A Python backend registration API for PyTorch

Authors:

@qihqi

Summary

A comprehensive set of APIs for defining a PyTorch backend entirely in Python. The design goal of this APIs are:

Easy to write a minimal backend: backend developers should be able to implement a PyTorch backend with only essential work. PyTorch should infer it can infer based on the minimal set of required things implemented.
Maximaze customization with optional components: a backend developer can choose to implement more than neccesary for his/her backend, say, to improve performance.
Everything should be doable in Python for fastest experimentation. C++ APIs can be made available for speed with the understanding that it's optional for one to use. i.e. everything doable in C++ is also doable in Python.

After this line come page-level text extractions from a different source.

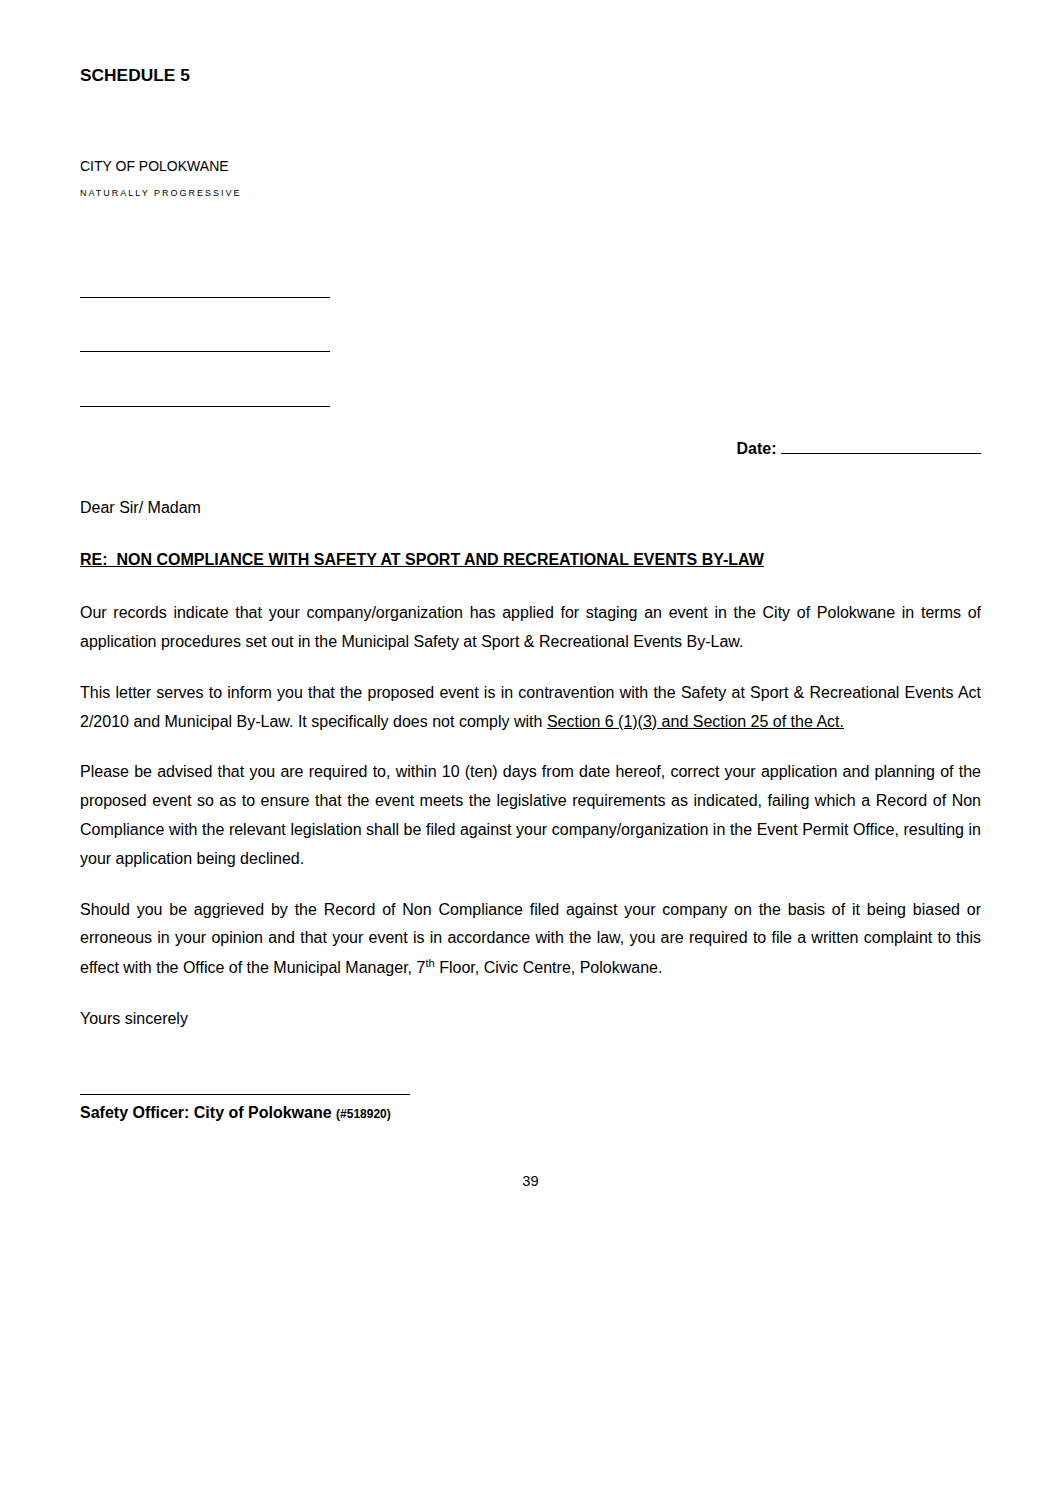SCHEDULE 5
Date:
Dear Sir/ Madam
RE: NON COMPLIANCE WITH SAFETY AT SPORT AND RECREATIONAL EVENTS BY-LAW
Our records indicate that your company/organization has applied for staging an event in the City of Polokwane in terms of application procedures set out in the Municipal Safety at Sport & Recreational Events By-Law.
This letter serves to inform you that the proposed event is in contravention with the Safety at Sport & Recreational Events Act 2/2010 and Municipal By-Law. It specifically does not comply with Section 6 (1)(3) and Section 25 of the Act.
Please be advised that you are required to, within 10 (ten) days from date hereof, correct your application and planning of the proposed event so as to ensure that the event meets the legislative requirements as indicated, failing which a Record of Non Compliance with the relevant legislation shall be filed against your company/organization in the Event Permit Office, resulting in your application being declined.
Should you be aggrieved by the Record of Non Compliance filed against your company on the basis of it being biased or erroneous in your opinion and that your event is in accordance with the law, you are required to file a written complaint to this effect with the Office of the Municipal Manager, 7th Floor, Civic Centre, Polokwane.
Yours sincerely
Safety Officer: City of Polokwane (#518920)
39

In other words, we start by asking the question: “What is the absolute neccesary amount of information that a backend has to tell PyTorch, for it to create tensors and run math on that backend?”

If a backend provided those, PyTorch should infer the rest for it do its job.

In this RFC, I hope to discuss the following items with the community:

What is considered the "minimal set", and how to infer the rest.
Proposed implementation.
Look and feel of the registration API itself.

Motivation

Background: existing backend registration APIs

There are a few ways to register stuff to PyTorch and customize it's behavior. Notably:

C++ backend registration API: https://docs.pytorch.org/tutorials/advanced/privateuseone.html
- Eager mode backend
- You can define both data representation and operators in this API
Python custom operators: https://docs.pytorch.org/tutorials/advanced/python_custom_ops.html
- You can only define operators.
- cannot define data representation
Dynamo custom backend: https://docs.pytorch.org/docs/stable/torch.compiler_custom_backends.html
- a torch.compile backend: you can define how to compile a fx graph -> callable
- cannot define data representation

In summary:

	C++	Python
Define data representation	yes	No
Define single operator	yes	yes
Define graph compiler	No	yes
---	---	---

So now, to define a full-featured backend for a device, using torch_xla and GoogleTPU as the example here:

Define the XLATensor in C++, that contains the internal data representation
Define and register operators that knows how to do math on XLATensor, (can be done in both C++ or Python)
Define a dynamo backend, in Python.

In the above process, one also have to learn a lots of implementation details and concepts of PyTorch, such as DeviceGuard and DispatchKey.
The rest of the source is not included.